Todas as fortes evidências apresentadas no artigo em exame, correlações inclusive, aponta o autor Ricardo Lagos, "deverão servir para que ao menos alguns analistas as levem em conta quando da formulação de políticas de controle da criminalidade". E prossegue, "a constatação da existência de uma relação direta, freqüentemente encontrada entre as medidas de desigualdade de renda e de taxas de criminalidade contra a propriedade, por exemplo, já levou alguns economistas a sugerirem taxação redistributiva como política de combate à criminalidade". Lagos também refere pesquisas recentemente realizadas por ele próprio, e por outros economistas, nas quais recomendam, em situações específicas, a concessão de "benefícios mais generosos a título de seguro desemprego, porquanto servirão como redutores dos índices de criminalidade". Observa, entretanto, a necessidade de manutenção da certeza da ação da justiça e da severidade de suas penas, já que, em caso contrário, aumentos no seguro desemprego podem ter "efeitos ainda mais perversos na questão da criminalidade".

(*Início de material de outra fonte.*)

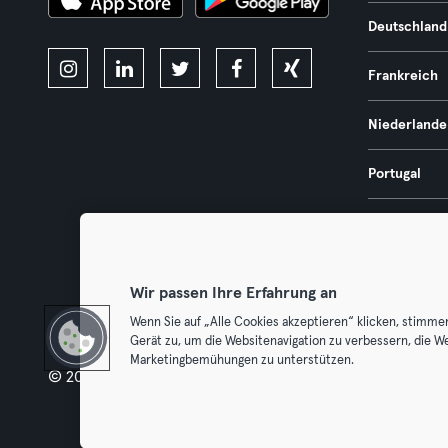
Deutschland
Frankreich
Niederlande
Portugal
Spanien
Österreich
Wir passen Ihre Erfahrung an
Wenn Sie auf „Alle Cookies akzeptieren“ klicken, stimme
Gerät zu, um die Websitenavigation zu verbessern, die W
Marketingbemühungen zu unterstützen.
© 2026 Urban Sports Group GmbH. All rights reserved.
AGB
Dat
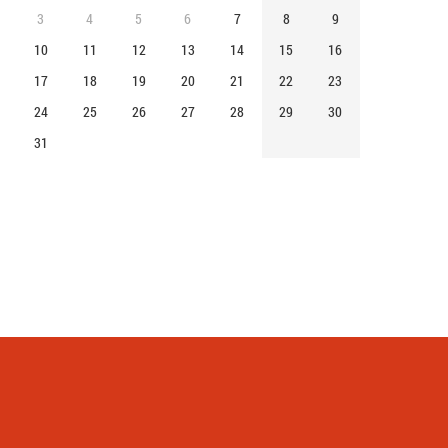
3
4
5
6
7
8
9
10
11
12
13
14
15
16
17
18
19
20
21
22
23
24
25
26
27
28
29
30
31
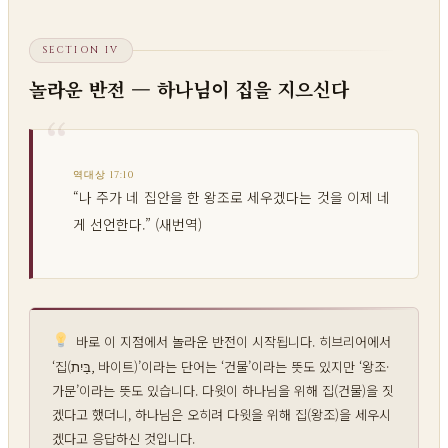
SECTION IV
놀라운 반전 — 하나님이 집을 지으신다
역대상 17:10
“나 주가 네 집안을 한 왕조로 세우겠다는 것을 이제 네
게 선언한다.” (새번역)
바로 이 지점에서 놀라운 반전이 시작됩니다. 히브리어에서
‘집(בַּיִת, 바이트)’이라는 단어는 ‘건물’이라는 뜻도 있지만 ‘왕조·
가문’이라는 뜻도 있습니다. 다윗이 하나님을 위해 집(건물)을 짓
겠다고 했더니, 하나님은 오히려 다윗을 위해 집(왕조)을 세우시
겠다고 응답하신 것입니다.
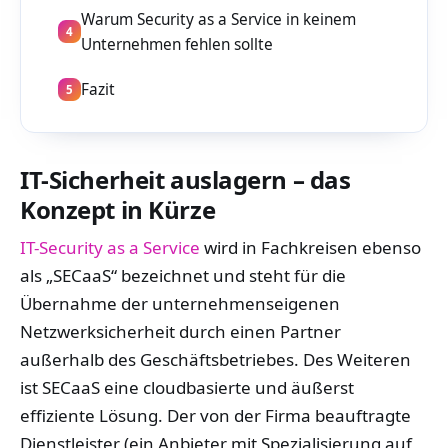
Warum Security as a Service in keinem
4
Unternehmen fehlen sollte
Fazit
5
IT-Sicherheit auslagern – das
Konzept in Kürze
IT-Security as a Service
wird in Fachkreisen ebenso
als „SECaaS“ bezeichnet und steht für die
Übernahme der unternehmenseigenen
Netzwerksicherheit durch einen Partner
außerhalb des Geschäftsbetriebes. Des Weiteren
ist SECaaS eine cloudbasierte und äußerst
effiziente Lösung. Der von der Firma beauftragte
Dienstleister (ein Anbieter mit Spezialisierung auf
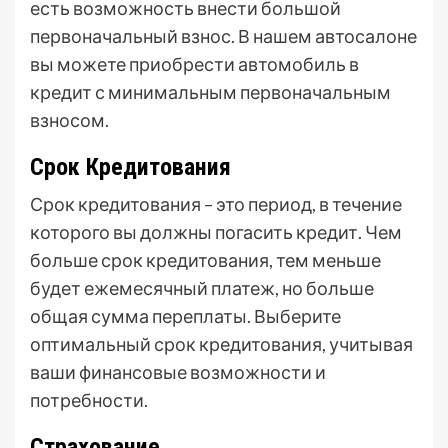
есть возможность внести большой
первоначальный взнос. В нашем автосалоне
вы можете приобрести автомобиль в
кредит с минимальным первоначальным
взносом.
Срок Кредитования
Срок кредитования – это период, в течение
которого вы должны погасить кредит. Чем
больше срок кредитования, тем меньше
будет ежемесячный платеж, но больше
общая сумма переплаты. Выберите
оптимальный срок кредитования, учитывая
ваши финансовые возможности и
потребности.
Страхование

Como "nota final", epílogo do seu interessantíssimo trabalho, o celebrado economista pontifica:
"formuladores de política públicas tendem a buscar encaminhar problemas econômicos com o instrumental da economia, e os do crime com os instrumental da criminologia. Assim é que as questões do desemprego são tratadas com propostas de benefícios mais generosos para os desempregados, enquanto as da criminalidade crescente clamam por mais polícia. Mas o fato de que agora saibamos como criminosos habituais reagem a certos incentivos econômicos e de outras espécies, abre a possibilidade de um novo papel para as políticas anti-criminais de natureza econômica. Quando o índice de criminalidade estiver muito alto, o "menu" de políticas públicas para remediar a situação deve incluir tanto medidas de natureza econômica quanto de repressão criminal. E a maneira "ótima" de fazer face a tal situação, quase que certamente, irá incluir um "mix" dos dois tipos de medidas.